Wer den Grünen Berg im Oman wirklich erleben möchte, tut gut daran, die Menschen und ihre Lebensweise zu verstehen – nicht nur die Landschaft zu bewundern.
Jabal Akhdar liegt im Herzen des Hajar-Gebirges, rund 2.000 Meter über dem Meeresspiegel, und ist seit Jahrhunderten Heimat der Al-Riyam- und anderer Beduinenstämme. Die Dörfer wie Ash Shirayjah oder Al Aqor wirken auf den ersten Blick verlassen, doch hinter den Lehmfassaden lebt eine Gemeinschaft, die ihre Traditionen mit bemerkenswerter Stille und Würde pflegt. Als Gast bist du willkommen – aber du bist Gast, und das sollte man im Bewusstsein behalten.
Kleidung ist das erste, was Menschen wahrnehmen. Im Oman gilt das auf dem Jabal Akhdar ebenso wie in Muscat: Schultern, Dekolleté und Knie sollten bedeckt sein, insbesondere wenn du Dörfer oder Moscheen besuchst. Das gilt für Frauen und Männer gleichermassen. Ein leichter Leinenschal oder ein dünnes Langarmshirt im Rucksack kostet nichts und zeigt Respekt – ohne dass jemand etwas sagen müsste. Die Einheimischen werden es bemerken und schätzen.

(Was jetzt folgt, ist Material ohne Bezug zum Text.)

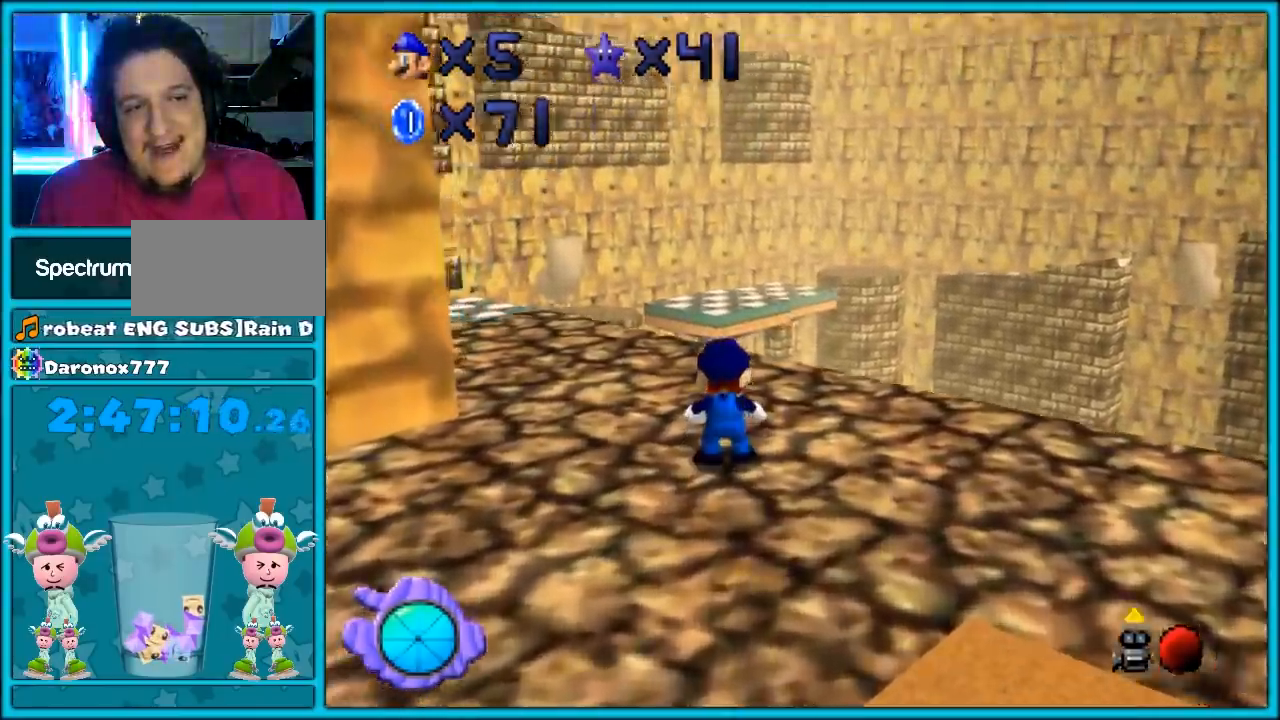
{"dt_ms": 500, "buttons": [], "left_stick": "left", "events": [[133, "C_UP", "up"], [500, "left_stick", "left"]]}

Photographieren ist ein sensibles Thema. Die Frauen der Bergdörfer – oft in lebhaften, bestickten Kleidern – sind kein Fotomotiv ohne ausdrückliche Zustimmung. Ein Lächeln, ein Nicken, ein kurzes Fragen auf Arabisch oder Englisch öffnet oft mehr Türen als erwartet. «Mumkin sura?» – «Darf ich ein Foto machen?» – ist ein Satz, der sich lohnt zu lernen. Respektiere ein Nein ohne Diskussion.

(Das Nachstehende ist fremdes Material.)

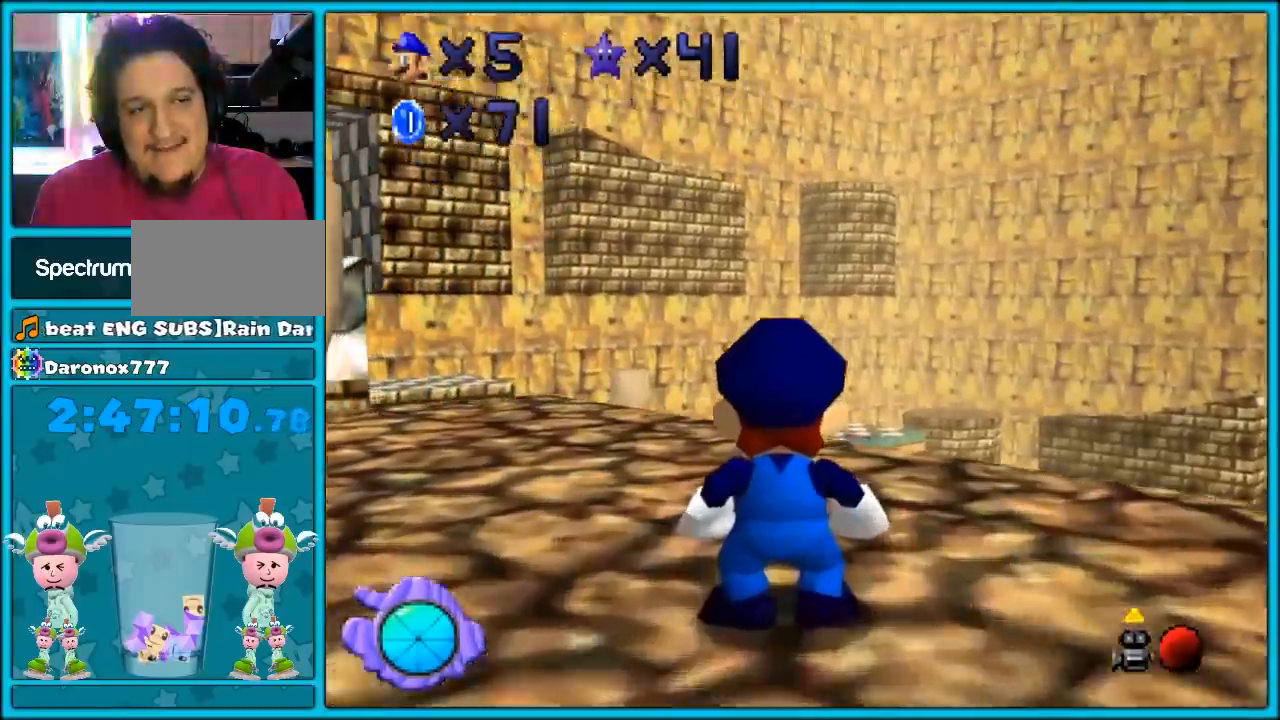
{"dt_ms": 500, "buttons": [], "left_stick": "center", "events": [[33, "left_stick", "down-left"], [150, "left_stick", "center"]]}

Der Ramadan und religiöse Feiertage verändern den Alltag auf dem Jabal Akhdar spürbar. Essen, Trinken und Rauchen in der Öffentlichkeit während des Ramadans gilt als unhöflich und kann in manchen Kontexten sogar rechtliche Konsequenzen haben – prüfe vor deiner Reise die aktuellen Regelungen. Ausserhalb religiöser Zeiten ist das Leben entspannt, die Omani sind für ihre Gastfreundschaft bekannt. Wenn dir jemand Kaffee und Datteln anbietet, nimm an – das ist kein leeres Ritual, sondern echte Herzlichkeit.
Ein letzter Gedanke: Jabal Akhdar ist kein Freilichtmuseum. Die Rosenplantagen, die alten Falajsysteme zur Bewässerung und die Granatapfelgärten sind Teil eines lebendigen Alltags. Bleib auf markierten Wegen, lass nichts zurück und nimm nichts mit – nicht einmal einen scheinbar harmlosen Stein. Reisen mit echtem Respekt bedeutet, einen Ort so zu verlassen, als wärst du nie dagewesen – und trotzdem eine Verbindung zu hinterlassen, die zählt.
Muss ich auf dem Jabal Akhdar ein Kopftuch tragen?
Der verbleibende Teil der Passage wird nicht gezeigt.